WHAT TO DO:
From the line containing "25 bis 50 Euro." through the last line of the data, return those lines exactly as written and nothing more.

Extracted records
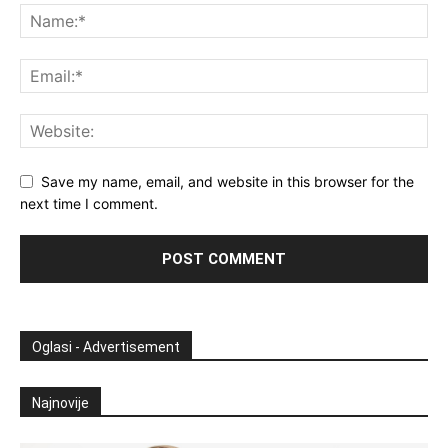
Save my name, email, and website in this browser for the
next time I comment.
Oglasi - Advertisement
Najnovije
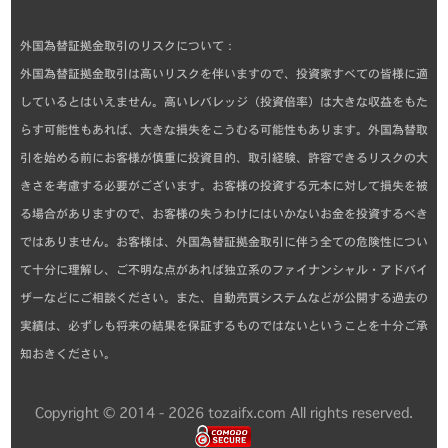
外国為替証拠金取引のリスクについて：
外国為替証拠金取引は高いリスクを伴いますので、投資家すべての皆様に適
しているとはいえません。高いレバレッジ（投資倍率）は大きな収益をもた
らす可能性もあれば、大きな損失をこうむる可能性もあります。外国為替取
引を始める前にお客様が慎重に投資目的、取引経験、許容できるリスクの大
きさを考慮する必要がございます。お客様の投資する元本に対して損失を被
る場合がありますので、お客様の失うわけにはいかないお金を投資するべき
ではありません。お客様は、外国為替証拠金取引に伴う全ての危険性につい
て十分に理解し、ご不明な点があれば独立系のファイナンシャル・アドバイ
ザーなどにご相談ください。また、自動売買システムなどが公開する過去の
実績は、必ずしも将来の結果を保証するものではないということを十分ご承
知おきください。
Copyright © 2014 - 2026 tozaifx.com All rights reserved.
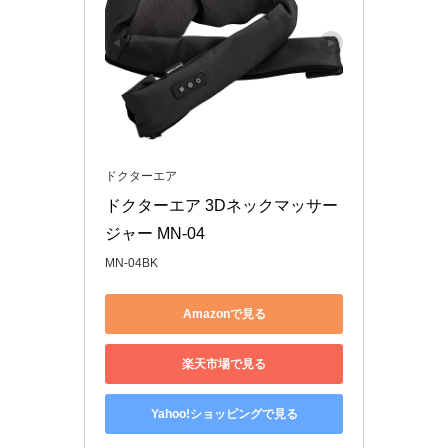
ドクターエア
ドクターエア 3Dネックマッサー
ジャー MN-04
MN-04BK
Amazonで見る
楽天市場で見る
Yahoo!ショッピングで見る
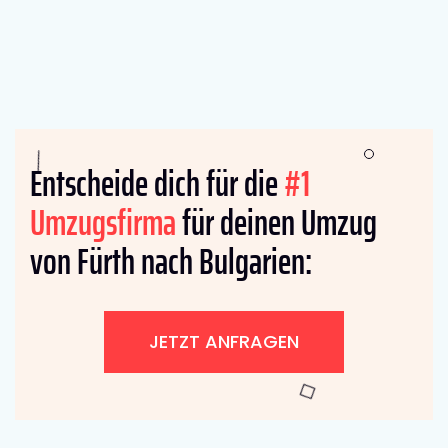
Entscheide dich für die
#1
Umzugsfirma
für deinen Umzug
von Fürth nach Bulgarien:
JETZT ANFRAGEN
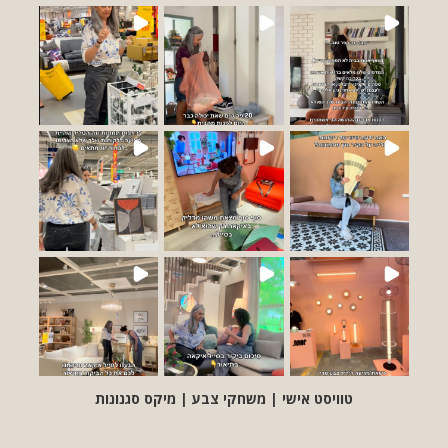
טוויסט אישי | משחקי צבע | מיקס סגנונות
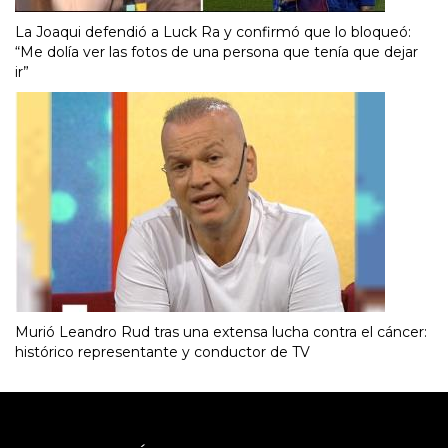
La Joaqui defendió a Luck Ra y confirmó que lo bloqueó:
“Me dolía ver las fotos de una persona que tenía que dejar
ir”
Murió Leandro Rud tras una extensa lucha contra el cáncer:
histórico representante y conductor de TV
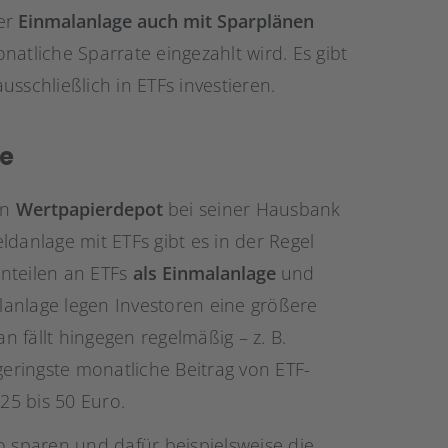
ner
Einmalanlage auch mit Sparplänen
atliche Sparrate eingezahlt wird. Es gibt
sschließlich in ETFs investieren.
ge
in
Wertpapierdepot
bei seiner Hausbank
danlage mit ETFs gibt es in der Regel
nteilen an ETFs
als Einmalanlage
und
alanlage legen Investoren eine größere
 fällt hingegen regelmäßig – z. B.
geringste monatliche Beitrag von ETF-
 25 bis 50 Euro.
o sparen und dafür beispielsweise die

REPLY TO THE TASK:
 25 bis 50 Euro.
o sparen und dafür beispielsweise die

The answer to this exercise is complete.